Wyden is a leading advocate for free trade in the Senate Democratic caucus — a position not shared by many others in his party — and his first policy topic of the morning was trade.

“Trade done right is a big winner for Oregon,” Wyden said, noting that wine, electronics and other Washington County products have found a market overseas.

Fielding a question about the Trans-Pacific Partnership, a free trade agreement being negotiated between a dozen Pacific Rim countries including the United States, Wyden acknowledged that its critics “have a lot of valid points.”

Wyden secured language that will require the government to publish any TPP agreement before Congress votes on it, he noted, in response to concerns about secrecy. He also criticized some opponents' arguments that TPP would lead to a “race to the bottom” in wages and labor standards, saying the agreement should be used to enforce labor rights in participating countries — including countries such as Malaysia and Vietnam, where watchdog groups have warned about exploitation of workers.

“I'll tell you, if the United States walks off the field on trade issues, you can be darn sure there's going to be a race to the bottom,” Wyden said.

Wyden also talked about his congressional accomplishments on behalf of the winemaking and craft brewing industries, as well as his goals for the legislative session that will resume after Labor Day. He identified a comprehensive transportation bill and water system upgrades among his top priorities.

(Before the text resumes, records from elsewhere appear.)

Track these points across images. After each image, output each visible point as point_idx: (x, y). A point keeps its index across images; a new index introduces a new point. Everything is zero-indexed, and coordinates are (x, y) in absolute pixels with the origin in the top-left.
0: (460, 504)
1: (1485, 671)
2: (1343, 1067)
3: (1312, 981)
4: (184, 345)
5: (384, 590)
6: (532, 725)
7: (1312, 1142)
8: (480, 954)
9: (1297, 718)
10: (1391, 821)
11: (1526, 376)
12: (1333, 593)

“We absolutely must have a long-term transportation bill,” he said, commenting on the Portland area's increasing traffic problems. He suggested that sections of the tax code that allow some corporations to save money by outsourcing jobs should be reformed in order to pay for infrastructure improvements, calling it “a matter of basic fairness.”

Speaking afterward, Wyden said he thinks traffic and congestion throughout the United States — not to mention gridlock in Congress — are bad enough that legislators will be forced to take action.

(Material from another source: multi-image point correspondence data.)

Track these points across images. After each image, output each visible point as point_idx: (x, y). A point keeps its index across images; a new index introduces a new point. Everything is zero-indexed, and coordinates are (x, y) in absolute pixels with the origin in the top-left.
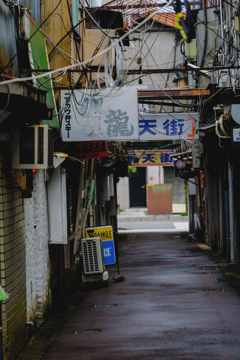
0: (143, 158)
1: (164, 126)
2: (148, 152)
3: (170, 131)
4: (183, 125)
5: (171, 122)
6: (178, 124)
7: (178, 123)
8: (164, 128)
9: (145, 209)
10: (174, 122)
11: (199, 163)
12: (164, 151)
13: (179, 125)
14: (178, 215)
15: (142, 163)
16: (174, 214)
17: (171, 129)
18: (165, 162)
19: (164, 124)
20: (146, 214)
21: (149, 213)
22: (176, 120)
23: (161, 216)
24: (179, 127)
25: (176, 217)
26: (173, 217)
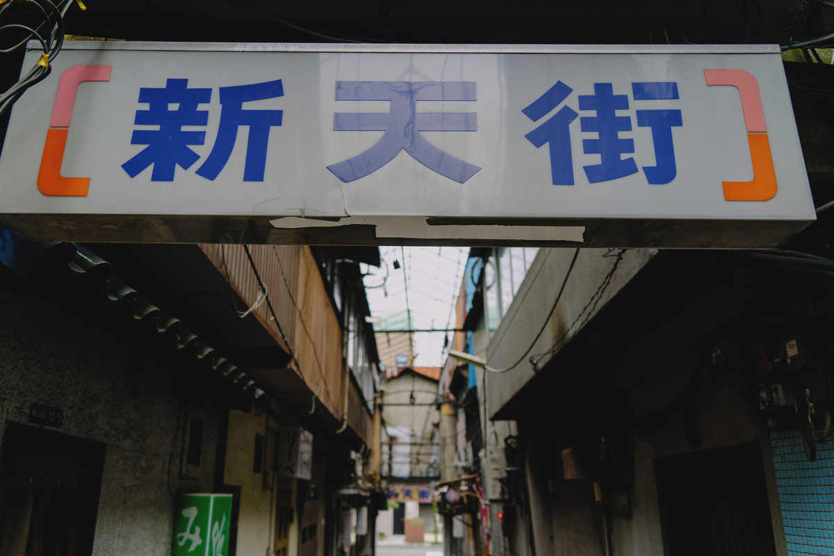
1: (533, 125)
2: (407, 487)
3: (581, 160)
4: (675, 118)
5: (585, 102)
6: (640, 113)
7: (636, 105)
8: (536, 138)
10: (603, 97)
11: (498, 490)
13: (645, 118)
17: (589, 147)
19: (533, 111)
22: (621, 88)
24: (647, 132)
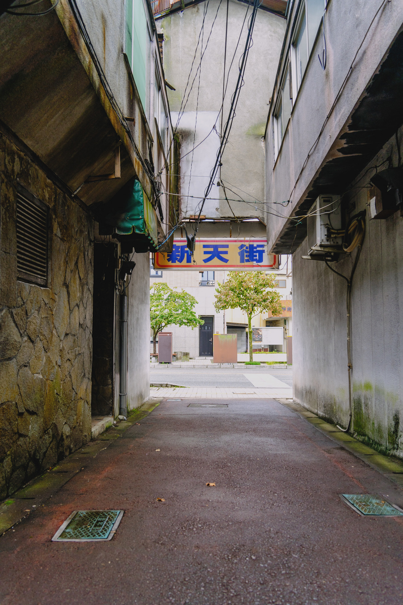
0: (205, 253)
9: (212, 358)
12: (247, 241)
14: (243, 364)
15: (203, 263)
16: (238, 362)
18: (248, 261)
20: (212, 362)
21: (214, 361)
23: (226, 365)
25: (240, 366)
26: (238, 366)
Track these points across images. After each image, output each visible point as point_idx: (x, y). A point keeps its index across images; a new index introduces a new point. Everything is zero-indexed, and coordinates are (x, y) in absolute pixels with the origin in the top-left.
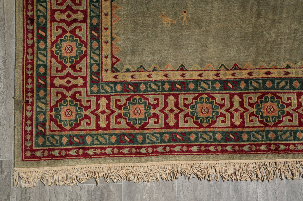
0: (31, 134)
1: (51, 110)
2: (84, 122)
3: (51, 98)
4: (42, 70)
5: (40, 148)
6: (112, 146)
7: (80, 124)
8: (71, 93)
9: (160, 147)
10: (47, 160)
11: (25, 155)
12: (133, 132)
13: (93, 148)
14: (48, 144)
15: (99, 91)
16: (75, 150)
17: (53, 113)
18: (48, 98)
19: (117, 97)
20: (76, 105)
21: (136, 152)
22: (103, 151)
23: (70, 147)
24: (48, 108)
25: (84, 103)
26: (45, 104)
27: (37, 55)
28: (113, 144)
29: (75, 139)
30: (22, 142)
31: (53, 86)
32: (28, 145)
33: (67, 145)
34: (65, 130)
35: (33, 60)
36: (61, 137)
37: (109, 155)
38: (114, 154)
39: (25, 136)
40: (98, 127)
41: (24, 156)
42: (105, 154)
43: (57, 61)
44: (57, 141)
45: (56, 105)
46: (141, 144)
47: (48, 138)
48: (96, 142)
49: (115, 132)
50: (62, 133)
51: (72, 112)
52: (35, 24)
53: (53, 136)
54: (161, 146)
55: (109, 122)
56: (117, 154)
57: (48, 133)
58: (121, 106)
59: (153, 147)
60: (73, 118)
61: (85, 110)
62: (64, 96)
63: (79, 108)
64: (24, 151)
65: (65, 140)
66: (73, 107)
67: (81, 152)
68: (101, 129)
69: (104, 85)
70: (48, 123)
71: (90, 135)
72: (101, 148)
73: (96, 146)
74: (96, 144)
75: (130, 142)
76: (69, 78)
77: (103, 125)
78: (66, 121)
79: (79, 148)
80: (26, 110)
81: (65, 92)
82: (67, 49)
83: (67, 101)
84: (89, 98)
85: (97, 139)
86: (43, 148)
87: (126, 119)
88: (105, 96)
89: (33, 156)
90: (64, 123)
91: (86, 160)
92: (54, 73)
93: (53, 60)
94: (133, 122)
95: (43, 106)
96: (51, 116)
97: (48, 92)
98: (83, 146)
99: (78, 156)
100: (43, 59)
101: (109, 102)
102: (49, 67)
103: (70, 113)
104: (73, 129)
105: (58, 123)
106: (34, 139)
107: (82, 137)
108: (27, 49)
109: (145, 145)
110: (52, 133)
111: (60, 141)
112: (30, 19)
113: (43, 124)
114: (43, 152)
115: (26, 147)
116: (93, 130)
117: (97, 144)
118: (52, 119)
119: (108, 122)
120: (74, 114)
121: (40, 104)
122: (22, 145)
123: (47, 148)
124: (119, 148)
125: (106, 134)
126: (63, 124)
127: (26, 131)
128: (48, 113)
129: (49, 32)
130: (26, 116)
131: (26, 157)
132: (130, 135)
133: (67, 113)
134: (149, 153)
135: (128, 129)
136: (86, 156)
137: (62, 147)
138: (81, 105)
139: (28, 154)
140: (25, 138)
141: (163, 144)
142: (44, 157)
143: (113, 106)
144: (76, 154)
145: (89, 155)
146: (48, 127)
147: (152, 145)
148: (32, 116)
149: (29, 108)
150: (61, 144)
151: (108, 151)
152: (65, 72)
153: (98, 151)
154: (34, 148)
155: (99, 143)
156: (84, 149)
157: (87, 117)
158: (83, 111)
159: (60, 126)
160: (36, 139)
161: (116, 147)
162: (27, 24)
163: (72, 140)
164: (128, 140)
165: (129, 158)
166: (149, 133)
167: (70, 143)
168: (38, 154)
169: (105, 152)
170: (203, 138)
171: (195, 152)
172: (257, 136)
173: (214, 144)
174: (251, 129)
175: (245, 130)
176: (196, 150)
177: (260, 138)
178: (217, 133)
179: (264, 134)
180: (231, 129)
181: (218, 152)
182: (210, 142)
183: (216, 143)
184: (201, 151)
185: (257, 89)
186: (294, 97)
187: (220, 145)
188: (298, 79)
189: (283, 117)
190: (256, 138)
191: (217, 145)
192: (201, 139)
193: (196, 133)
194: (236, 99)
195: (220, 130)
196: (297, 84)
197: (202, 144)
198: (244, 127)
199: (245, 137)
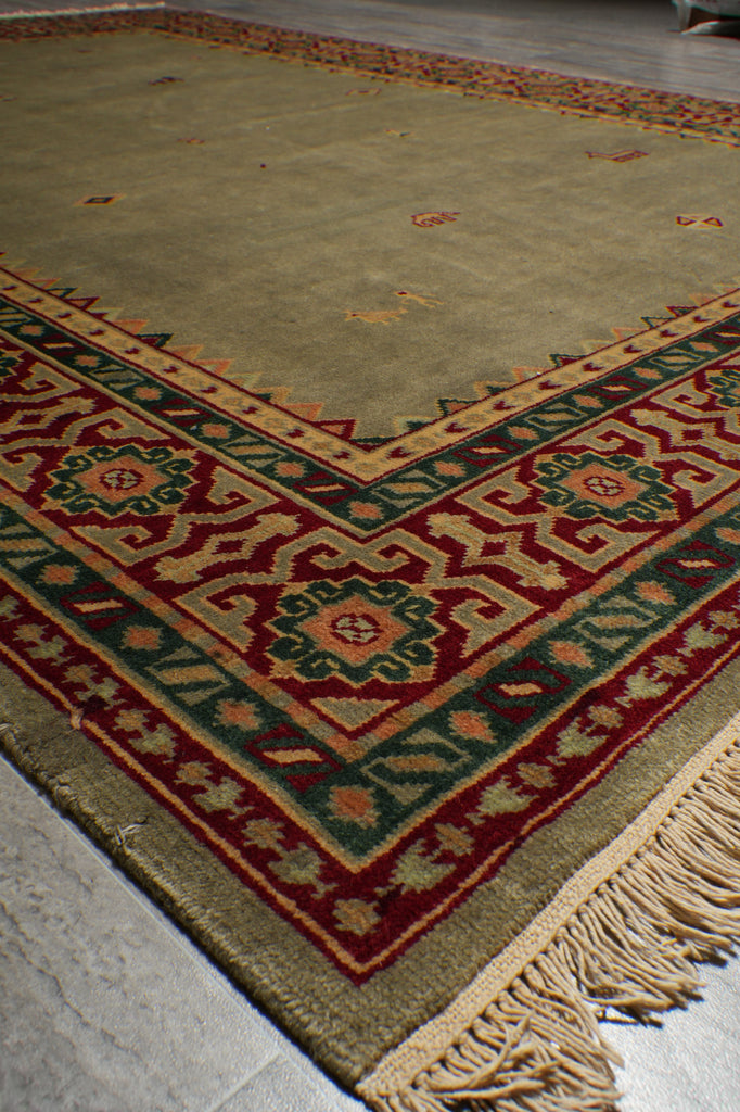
0: (266, 808)
1: (263, 667)
2: (465, 616)
3: (207, 629)
4: (60, 574)
5: (393, 840)
6: (686, 615)
7: (459, 634)
8: (283, 568)
10: (502, 861)
11: (347, 939)
12: (683, 534)
13: (631, 669)
14: (406, 793)
15: (392, 510)
16: (571, 731)
17: (284, 669)
18: (196, 637)
19: (482, 491)
20: (354, 588)
22: (685, 652)
23: (534, 732)
24: (236, 666)
25: (379, 565)
26: (205, 660)
28: (680, 608)
29: (512, 690)
30: (253, 885)
31: (171, 590)
32: (305, 872)
33: (506, 733)
34: (422, 689)
36: (436, 722)
37: (723, 648)
39: (236, 841)
40: (544, 597)
41: (345, 957)
42: (707, 654)
43: (106, 524)
44: (440, 751)
45: (262, 638)
47: (380, 770)
48: (612, 643)
49: (623, 572)
50: (422, 708)
51: (367, 617)
53: (393, 747)
55: (561, 560)
57: (350, 750)
58: (530, 501)
60: (398, 630)
61: (415, 582)
63: (383, 589)
64: (310, 923)
65: (472, 726)
66: (350, 601)
67: (604, 715)
68: (564, 594)
69: (387, 487)
70: (303, 718)
71: (552, 636)
72: (665, 648)
73: (631, 656)
74: (622, 651)
76: (218, 538)
77: (549, 579)
78: (380, 658)
79: (580, 709)
80: (123, 736)
81: (250, 579)
82: (113, 482)
83: (295, 598)
84: (380, 544)
85: (599, 633)
86: (404, 830)
87: (599, 521)
88: (433, 510)
89: (401, 910)
90: (385, 670)
92: (129, 555)
93: (86, 530)
95: (201, 673)
96: (286, 685)
97: (173, 619)
98: (584, 690)
99: (614, 740)
101: (473, 514)
102: (86, 554)
103: (363, 625)
104: (451, 666)
105: (355, 686)
106: (305, 821)
107: (531, 664)
110: (374, 739)
111: (456, 740)
113: (286, 733)
114: (432, 844)
115: (300, 893)
116: (539, 615)
117: (628, 646)
118: (304, 692)
119: (553, 563)
120: (387, 619)
121: (174, 677)
122: (269, 900)
123: (430, 811)
124: (721, 606)
125: (605, 597)
126: (378, 675)
127: (218, 819)
128: (256, 682)
130: (144, 758)
131: (362, 947)
132: (688, 548)
133: (349, 634)
135: (655, 539)
136: (647, 713)
137: (500, 760)
138: (375, 576)
139: (356, 915)
140: (252, 852)
142: (465, 866)
143: (500, 516)
144: (600, 740)
145: (650, 705)
146: (321, 732)
148: (183, 738)
149: (130, 720)
150: (478, 749)
151: (700, 638)
152: (179, 532)
153: (669, 665)
154: (354, 864)
155: (624, 639)
156: (600, 697)
157: (451, 596)
158: (412, 587)
159: (374, 691)
160: (323, 814)
161: (706, 609)
163: (503, 703)
164: (706, 563)
167: (511, 719)
168: (415, 874)
169: (699, 652)
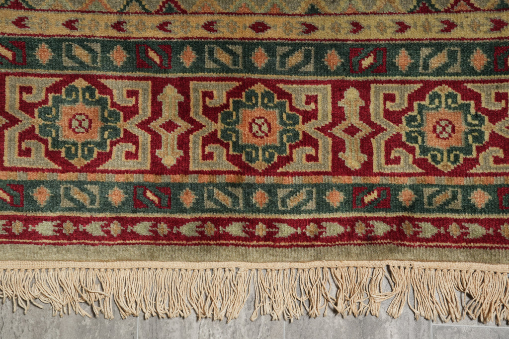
170: (72, 199)
171: (47, 238)
172: (221, 196)
173: (101, 215)
174: (206, 179)
175: (189, 179)
176: (50, 233)
177: (228, 202)
178: (111, 185)
179: (239, 192)
180: (151, 178)
181: (111, 237)
182: (90, 210)
183: (108, 215)
184: (64, 236)
185: (228, 70)
186: (324, 93)
187: (118, 219)
188: (337, 45)
189: (291, 147)
190: (216, 202)
191: (111, 220)
192: (65, 203)
193: (53, 185)
194: (170, 94)
195: (121, 178)
196: (334, 59)
197: (67, 214)
198: (186, 172)
199: (188, 199)
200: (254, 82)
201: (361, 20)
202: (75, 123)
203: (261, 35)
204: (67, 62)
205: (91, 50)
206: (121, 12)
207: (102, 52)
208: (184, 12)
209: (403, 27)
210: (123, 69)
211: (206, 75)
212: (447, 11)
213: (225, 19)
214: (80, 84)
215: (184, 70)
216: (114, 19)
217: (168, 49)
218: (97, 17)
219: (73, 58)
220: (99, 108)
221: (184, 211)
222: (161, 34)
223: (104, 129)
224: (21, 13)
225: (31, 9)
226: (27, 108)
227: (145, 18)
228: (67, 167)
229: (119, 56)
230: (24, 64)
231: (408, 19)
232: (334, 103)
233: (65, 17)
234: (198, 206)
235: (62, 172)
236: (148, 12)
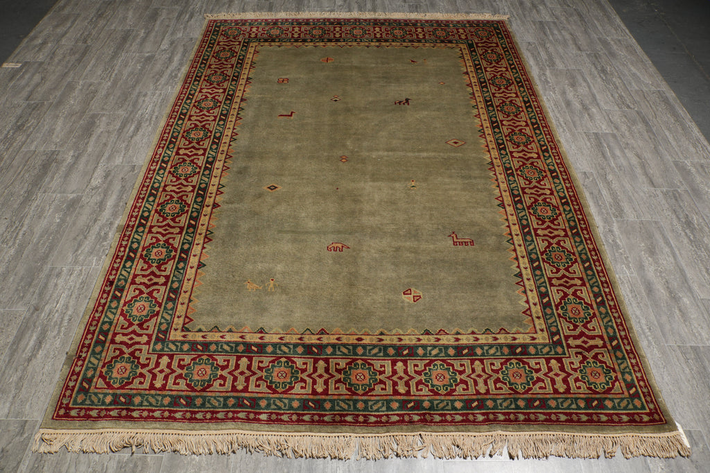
0: (73, 390)
1: (103, 367)
2: (137, 381)
3: (107, 354)
4: (106, 327)
5: (78, 406)
6: (163, 408)
7: (132, 383)
8: (131, 350)
9: (221, 413)
10: (82, 420)
11: (58, 413)
12: (193, 394)
13: (139, 410)
14: (88, 402)
15: (162, 350)
16: (117, 411)
17: (104, 370)
18: (104, 354)
19: (182, 357)
20: (133, 362)
21: (191, 417)
22: (151, 414)
23: (113, 407)
24: (101, 364)
25: (142, 361)
26: (99, 360)
27: (106, 313)
28: (165, 407)
29: (121, 398)
30: (60, 398)
31: (113, 342)
32: (65, 402)
33: (110, 404)
34: (113, 388)
35: (100, 317)
36: (105, 395)
37: (157, 418)
38: (163, 418)
39: (65, 391)
40: (152, 387)
41: (55, 415)
42: (153, 417)
43: (125, 319)
44: (99, 399)
45: (110, 362)
46: (199, 408)
47: (90, 396)
48: (145, 403)
49: (170, 393)
50: (108, 391)
51: (126, 370)
52: (114, 286)
53: (96, 394)
54: (222, 411)
55: (167, 382)
56: (167, 418)
57: (92, 390)
58: (185, 366)
59: (213, 413)
60: (126, 375)
61: (141, 368)
62: (122, 352)
63: (136, 366)
64: (57, 409)
65: (108, 399)
66: (128, 364)
67: (124, 413)
68: (156, 389)
69: (170, 343)
70: (95, 380)
71: (140, 395)
72: (149, 411)
73: (143, 408)
74: (144, 406)
75: (186, 406)
76: (133, 336)
77: (158, 384)
78: (117, 378)
79: (123, 409)
80: (76, 365)
81: (124, 348)
82: (139, 308)
83: (124, 357)
84: (149, 356)
85: (147, 400)
86: (80, 406)
87: (186, 380)
88: (168, 355)
89: (67, 415)
90: (114, 381)
91: (128, 424)
92: (118, 329)
93: (122, 318)
94: (195, 383)
95: (95, 362)
96: (101, 372)
97: (106, 348)
98: (128, 407)
99: (119, 417)
100: (111, 316)
101: (172, 361)
102: (114, 325)
103: (124, 370)
104: (122, 388)
105: (107, 380)
106: (74, 396)
107: (130, 397)
108: (98, 307)
109: (203, 410)
110: (96, 391)
111: (103, 400)
112: (110, 282)
113: (90, 381)
114: (80, 411)
115: (62, 403)
116: (146, 390)
117: (147, 406)
118: (101, 376)
119: (164, 382)
120: (128, 372)
121: (93, 359)
122: (58, 402)
123: (86, 407)
124: (170, 412)
125: (159, 395)
126: (112, 381)
127: (68, 386)
128: (99, 369)
129: (125, 293)
130: (74, 370)
131: (58, 416)
132: (188, 397)
133: (120, 370)
134: (207, 419)
135: (187, 391)
136: (129, 418)
137: (103, 407)
138: (138, 362)
139: (62, 412)
140: (64, 394)
141: (225, 410)
142: (79, 417)
143: (175, 365)
144: (117, 415)
145: (132, 417)
146: (93, 384)
147: (212, 409)
148: (80, 371)
149: (80, 363)
150: (104, 403)
151: (157, 414)
152: (130, 329)
153: (145, 414)
154: (70, 406)
155: (148, 404)
156: (128, 410)
157: (142, 375)
158: (139, 369)
159: (108, 383)
160: (77, 396)
161: (168, 410)
162: (106, 286)
163: (117, 399)
164: (184, 403)
165: (180, 424)
166: (212, 397)
167: (114, 402)
168: (73, 413)
169: (153, 416)
170: (276, 405)
171: (264, 421)
172: (343, 404)
173: (289, 412)
174: (336, 397)
175: (329, 397)
176: (265, 419)
177: (346, 407)
178: (293, 400)
179: (351, 403)
180: (311, 397)
181: (293, 422)
182: (284, 410)
183: (292, 412)
184: (271, 420)
185: (346, 355)
186: (388, 364)
187: (296, 414)
188: (393, 346)
189: (374, 385)
190: (341, 407)
191: (293, 414)
192: (273, 407)
193: (268, 399)
194: (321, 364)
195: (298, 397)
196: (391, 351)
197: (273, 411)
198: (327, 395)
199: (328, 406)
200: (358, 359)
201: (402, 337)
202: (280, 375)
203: (360, 342)
204: (278, 352)
205: (289, 348)
206: (302, 334)
207: (294, 348)
208: (328, 334)
209: (419, 340)
210: (301, 354)
211: (337, 357)
212: (436, 334)
213: (345, 336)
214: (283, 360)
215: (327, 355)
216: (299, 336)
217: (321, 347)
218: (292, 336)
219: (281, 350)
220: (290, 369)
221: (326, 411)
222: (318, 342)
223: (292, 377)
224: (262, 335)
225: (267, 333)
226: (260, 369)
227: (312, 336)
228: (275, 392)
229: (300, 350)
230: (261, 353)
231: (421, 337)
232: (392, 368)
233: (279, 336)
234: (332, 409)
235: (273, 394)
236: (313, 334)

“At certain times, the frustration level erupts to the point where you can't justify inaction any longer,” he said.

Regarding the burgeoning presidential primary races, Wyden said that frustration with government has been the fuel for business mogul Donald Trump's unexpected rise to the top of the field of Republican candidates for 2016.

“I think if you really think through Donald Trump's candidacy … this is an extension of what Americans see as an enormously frustrating political process,” Wyden said. “They think Washington is distant, not connected, run by special interests, and pretty much drowning in processes and rules and regulations.”

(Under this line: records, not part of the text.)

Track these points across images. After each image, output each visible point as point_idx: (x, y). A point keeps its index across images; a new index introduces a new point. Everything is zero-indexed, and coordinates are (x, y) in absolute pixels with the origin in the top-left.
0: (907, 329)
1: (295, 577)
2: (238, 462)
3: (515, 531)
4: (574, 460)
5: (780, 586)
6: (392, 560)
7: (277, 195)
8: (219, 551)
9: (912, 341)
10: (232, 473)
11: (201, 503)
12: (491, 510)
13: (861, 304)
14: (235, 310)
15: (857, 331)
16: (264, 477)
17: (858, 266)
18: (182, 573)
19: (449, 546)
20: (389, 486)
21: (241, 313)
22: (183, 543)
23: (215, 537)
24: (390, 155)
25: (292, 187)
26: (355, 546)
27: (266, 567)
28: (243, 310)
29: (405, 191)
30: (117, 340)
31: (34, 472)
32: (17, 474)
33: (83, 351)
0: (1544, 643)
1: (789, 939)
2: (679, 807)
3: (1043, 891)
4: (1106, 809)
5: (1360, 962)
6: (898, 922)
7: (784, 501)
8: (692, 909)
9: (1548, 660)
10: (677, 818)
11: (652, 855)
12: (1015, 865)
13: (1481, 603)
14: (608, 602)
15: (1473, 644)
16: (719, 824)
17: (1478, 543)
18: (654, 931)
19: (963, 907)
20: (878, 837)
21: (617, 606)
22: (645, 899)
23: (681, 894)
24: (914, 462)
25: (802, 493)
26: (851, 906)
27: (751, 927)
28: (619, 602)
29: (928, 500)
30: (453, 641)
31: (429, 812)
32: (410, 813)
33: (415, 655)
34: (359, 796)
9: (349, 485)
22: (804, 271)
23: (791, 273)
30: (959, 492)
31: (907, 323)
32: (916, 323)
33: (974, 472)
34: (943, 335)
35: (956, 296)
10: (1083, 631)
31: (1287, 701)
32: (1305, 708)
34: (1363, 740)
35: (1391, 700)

Wyden was also asked about his stance on the nuclear deal with Iran. He is one of just a handful of Democratic senators who has not yet declared a position on the deal, and he avoided making news on the subject Thursday morning, saying he is still undecided.

“I owe it to those soldiers coming back from demobilization to spend the time and review all of the materials, and I intend to do that,” Wyden said. “And then we'll have to see.”

In total, Wyden spoke for about an hour at the event. Pam Treece, executive director of the Westside Economic Alliance, said Wyden addresses her business group nearly every year.

“The reality is that we have a very strong working relationship with Senator Wyden and with his staff, and I think the relationship with his staff is equally important,” she said, adding, “Having a senior senator in his capacity means a big deal to the business community on the Westside, as well as the whole state.”

Treece said she was pleased to hear Wyden talk about trade, transportation and Scoggins Dam, a major link in Washington County's water system that he is seeking federal funds to upgrade. She said the senator “does a good job of relating to the business community.”

“I think what I was most impressed with is how he knows businesses in Washington County,” she said. “He really resonates well with our businesses ... especially when you're talking about a Democrat.”

Thursday's program was presented by Frontier Communications. Legacy Health is also a sponsor of the Westside Economic Alliance's breakfast forum series.

The Westside Economic Alliance is based in Tigard.